Madame A, salariée de l’entreprise, rapporte les propos suivants tenus par Monsieur C à Madame F :
«Tu te souviens ce que tu m’as dit un jour, et bien moi aussi je vais faire un rapport sur toi….à cause de toi I a un entretien préalable au licenciement… tais toi… tu ne me parles que dans le cadre du travail… je te casserai la tête… tais toi (plusieurs fois)… tu es une sale conne…».
De tels propos tenus devant témoins à l’encontre d’une salariée autorisaient le licenciement de Monsieur C, cependant la faute grave est celle qui, par son importance, rend impossible le maintien du salarié dans l’entreprise, or les faits reprochés au salarié ne faisaient pas obstacle à son maintien dans l’entreprise pendant la durée du préavis d’autant que, suite à ces faits, Madame F a bénéficié d’un arrêt de travail.

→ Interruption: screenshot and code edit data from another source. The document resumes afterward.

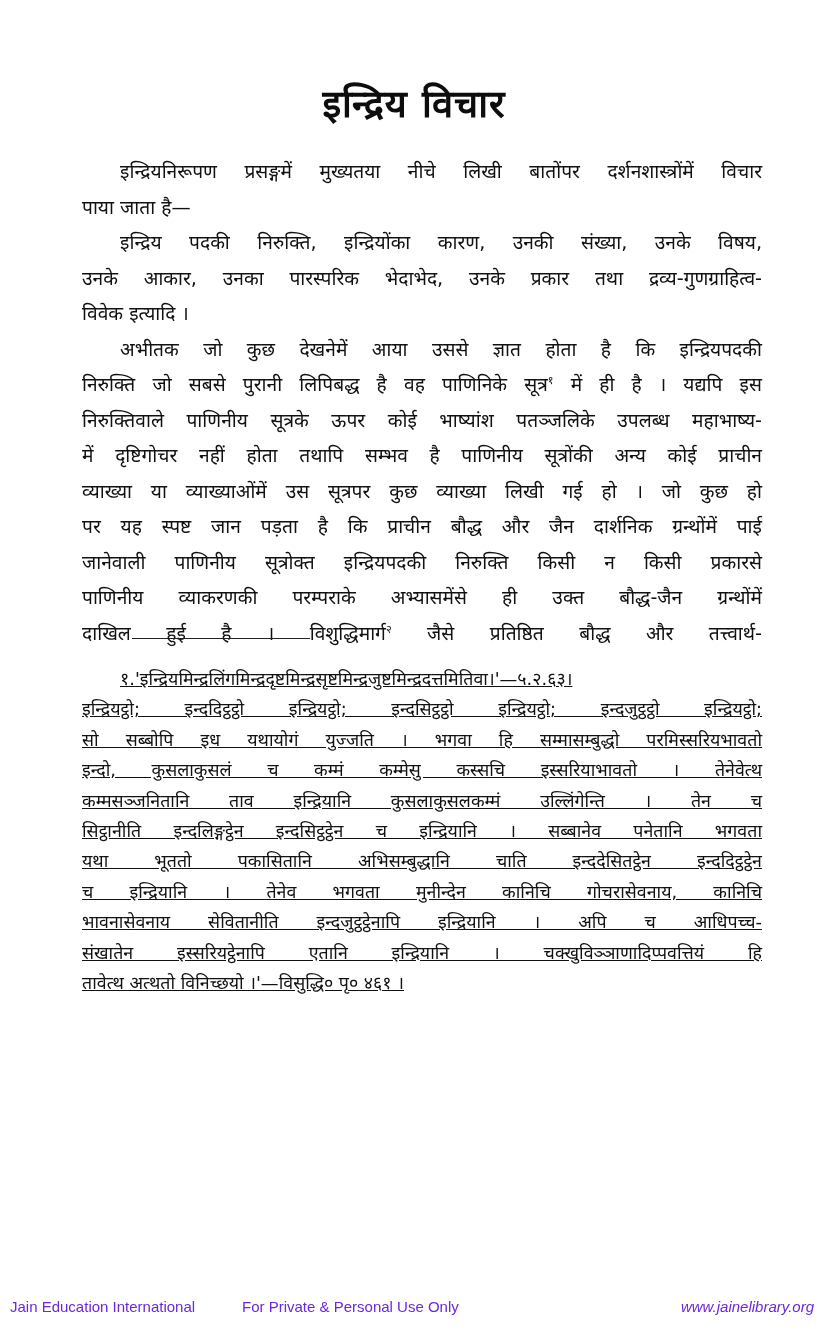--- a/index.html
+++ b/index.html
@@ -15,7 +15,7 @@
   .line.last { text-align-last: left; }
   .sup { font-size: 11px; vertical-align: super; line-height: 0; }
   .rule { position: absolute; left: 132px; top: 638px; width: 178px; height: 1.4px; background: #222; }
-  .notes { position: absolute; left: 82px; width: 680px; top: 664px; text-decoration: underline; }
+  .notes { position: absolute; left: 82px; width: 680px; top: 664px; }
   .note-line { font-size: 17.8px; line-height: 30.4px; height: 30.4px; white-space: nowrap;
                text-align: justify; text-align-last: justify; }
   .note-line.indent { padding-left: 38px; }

Monsieur C est en droit d’obtenir le paiement des sommes suivantes :
* 3080,00 euros à titre d’indemnité compensatrice de préavis outre les congés payés,
* 1078,00 euros à titre d’indemnité légale de licenciement .
L’équité commande de faire application des dispositions de l’article 700 du code de procédure civile et d’allouer à Monsieur C la somme de 2.500,00 euros à ce titre.
PAR CES MOTIFS
LA COUR
Vu l’arrêt de cassation du 5 janvier 2011,
Confirme le jugement du conseil de prud’hommes de Narbonne du 22 janvier 2009 en ce qu’il a annulé l’avertissement du 19 novembre 2007 infligé à Monsieur C,
Réforme pour le surplus et statuant à nouveau,
Condamne la société G à payer à Monsieur C la somme de 150,00 euros à titre de dommages et intérêts,
Sur les demandes nouvellement présentées en appel par Monsieur C,
Dit le licenciement de Monsieur C justifié par l’existence d’une cause réelle et sérieuse,
Condamne la société G à payer à Monsieur C les sommes de :
* 3080,00 euros à titre d’indemnité compensatrice de préavis outre les congés payés,
* 1078,00 euros à titre d’indemnité légale de licenciement.
Condamne la société G à payer à Monsieur C la somme de 2.500,00 euros par application des dispositions de l’article 700 du code de procédure civile,
Condamne la société G aux dépens d’appel.
Arrêt signé par Monsieur Gilles ROLLAND, Président, et par Madame Martine HAON, Greffier.